WHAT YOU SHOULD DO
In the material below, find the line containing "- laptop [307,488,545,681]" and output it and all lines after it exactly, through the last one, without the pictures.

[INPUT DATA Boundary: Start]

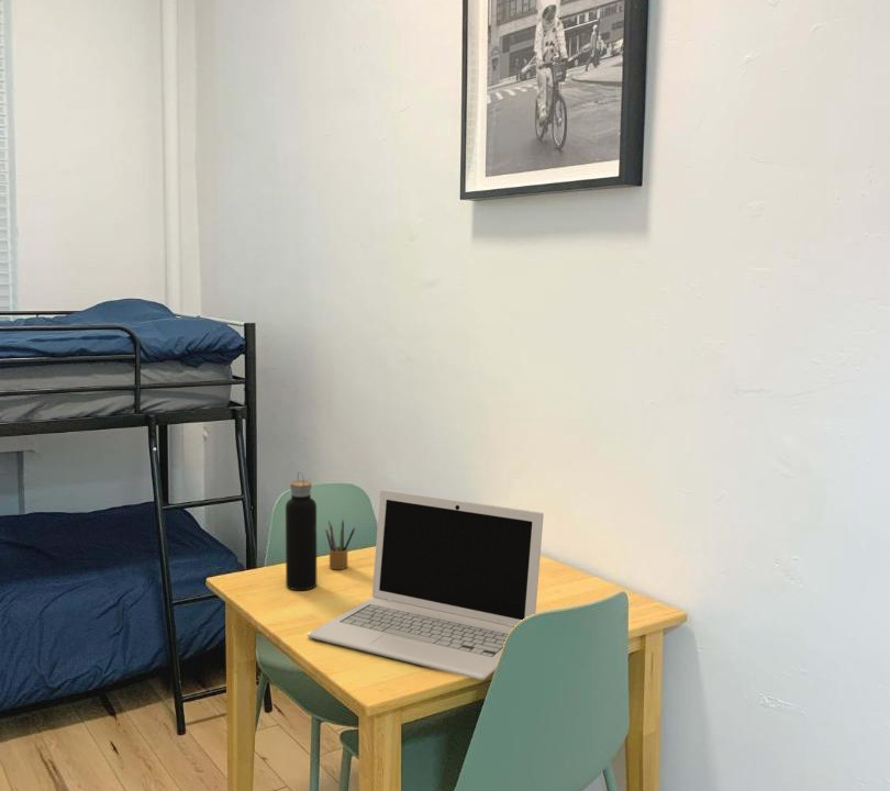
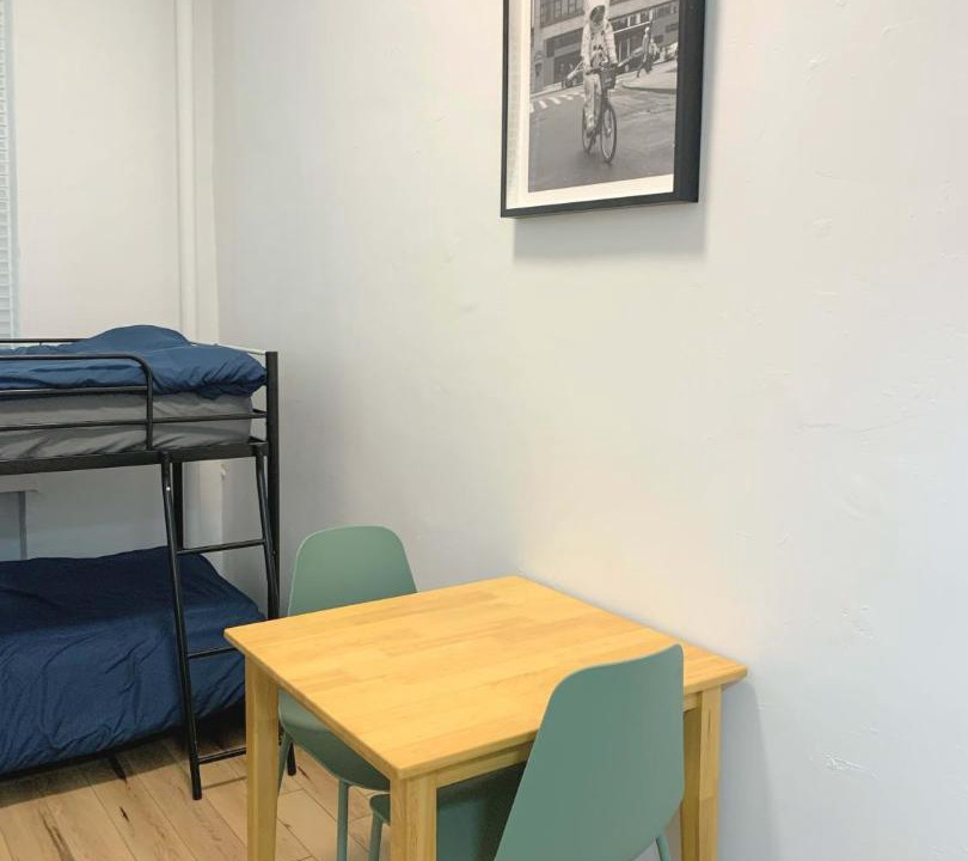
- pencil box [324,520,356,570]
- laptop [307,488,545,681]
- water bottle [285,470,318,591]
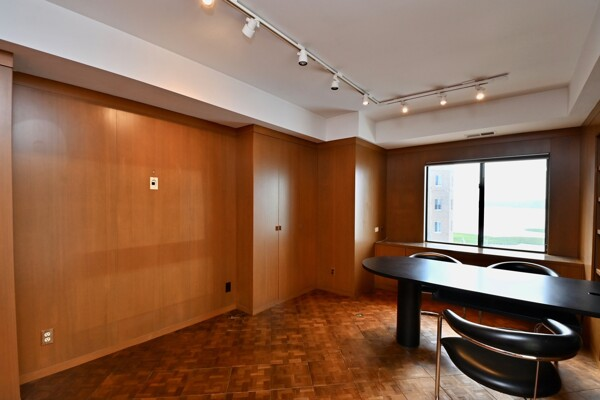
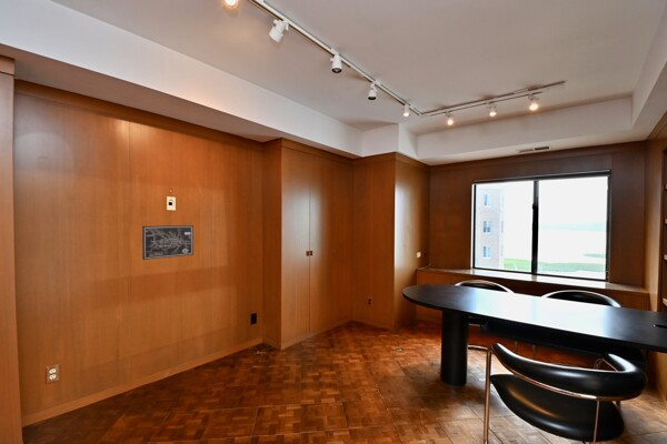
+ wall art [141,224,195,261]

[INPUT DATA Boundary: End]

RESPONSE TO THIS TASK
- laptop [307,488,545,681]
- water bottle [285,470,318,591]
+ wall art [141,224,195,261]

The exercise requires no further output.